Consideraciones sobre la vacunación y el estrés
Los investigadores no saben con certeza por qué se producen los cambios menstruales postvacunales. Sin embargo, se sabe que los periodos de estrés, independientemente de su origen, pueden afectar la salud menstrual de la mujer, y esto está en relación con el funcionamiento del eje neuroendocrino, responsable de la coordinación adecuada entre el cerebro y el ovario. Cuando el cuerpo femenino se somete a cualquier tipo de estrés, la función ovárica suele suprimirse para asegurar la mejor función de órganos esenciales. Por eso se reportan tantos ciclos anovulatorios en situaciones de alteración emocional, enfermedades, trastornos de la conducta alimentaria o cuando se realiza ejercicio físico intenso. Los cambios registrados en relación con la vacuna han sido muy variables, pero los más frecuentes han sido el aumento del sangrado menstrual y la ausencia o el retraso en la regla.
Ante la aparición de este efecto temporal tras la vacunación, lo adecuado es valorar la evolución. Si las alteraciones son puntuales, como se ha comentado previamente, no es preciso realizar una consulta médica.
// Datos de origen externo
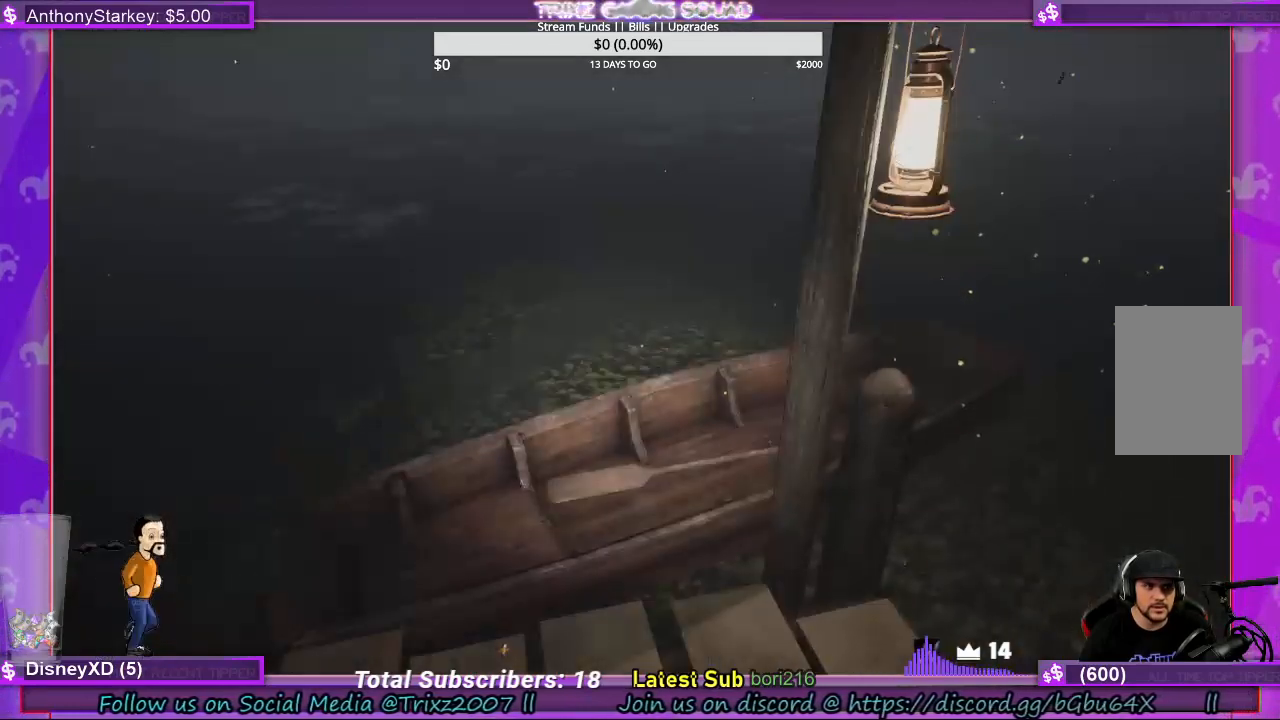
Gameplay with keyboard and mouse; each line is a JSON object with the keys and mouse buttons held at the frame after it. "events" lists presses ("down") and releases ("up") of "a", "ctrl", "d", "e", "f", "q", "r", "s", "shift", "space", "tab", "w", "mouse_left", "mouse_wheel", "mouse_right", "mouse_mb4" and "mouse_mb5" between this image and that frame as [ms after this image, input, new state], when the widget could be followed in between. "mouse_left", "mouse_wheel", "mouse_right", "mouse_mb4", "mouse_mb5" = the "left", "wheel", "right", "mb4", "mb5" buttons of the "mouse" list. No other keys are recorded. "wheel" means that the mouse wheel is clicked or scrolled. Mouse movement is not recorded.
{"keys": ["w"], "mouse": [], "events": [[500, "w", "down"]]}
Vacunación en poblaciones específicas
Embarazo y fertilidad
Según los estudios, no parece que existan diferencias entre las mujeres embarazadas y las que no lo están a la hora de ponerse la vacuna. De hecho, el Ministerio de Sanidad recomienda hacerlo cuando toque, según grupo de edad e independientemente del momento de la gestación. El Grupo de Trabajo ESHRE COVID-19 ha publicado una serie de recomendaciones respecto a la vacunación COVID-19 en el entorno de la Reproducción Asistida, indicando que las vacunas inactivadas y basadas en toxoides se consideran seguras para su uso durante el embarazo. La información actual de las vacunas confirma que los estudios en animales "no muestran ningún efecto dañino en el embarazo", aunque los datos durante el embarazo se informan como "muy limitados" y sin datos sobre lactancia.
El Instituto Bernabeu recomienda que la población que pueda acceder a la vacunación COVID-19 lo haga lo antes posible. Si contraen la enfermedad antes, durante o después del inicio del embarazo, los riesgos de complicaciones por COVID-19 se reducen notablemente. La ESHRE se muestra favorable a la vacunación en casos de mujeres con enfermedades crónicas y en mujeres con un alto riesgo de exposición a la infección por el virus.

Endometriosis
Sobre la vacuna COVID-19 y la endometriosis, la Asociación de Endometriosis Estatal (ADAEC) ha pedido que se trate a las pacientes de la enfermedad como grupo de riesgo, dado su riesgo cardiovascular. Se necesitan consideraciones especiales para estas pacientes, especialmente en relación con sus tratamientos hormonales.
Niños y adolescentes
A medida que han avanzado los programas de vacunación y la inclusión de jóvenes, adolescentes y niños, se han planteado dudas sobre la repercusión que pudiera tener la vacuna en ellos ante los cambios en el eje neuroendocrino. Los ensayos clínicos practicados no han demostrado efectos negativos sobre la pubertad, el sistema reproductivo y el desarrollo hormonal de las niñas. Respecto a la presencia de alteraciones menstruales en adolescentes tras la vacuna, los estudios realizados hasta el momento actual han llegado a la conclusión de que la frecuencia y naturaleza de estos trastornos en adolescentes vacunadas no son distintos a los de las adolescentes no vacunadas.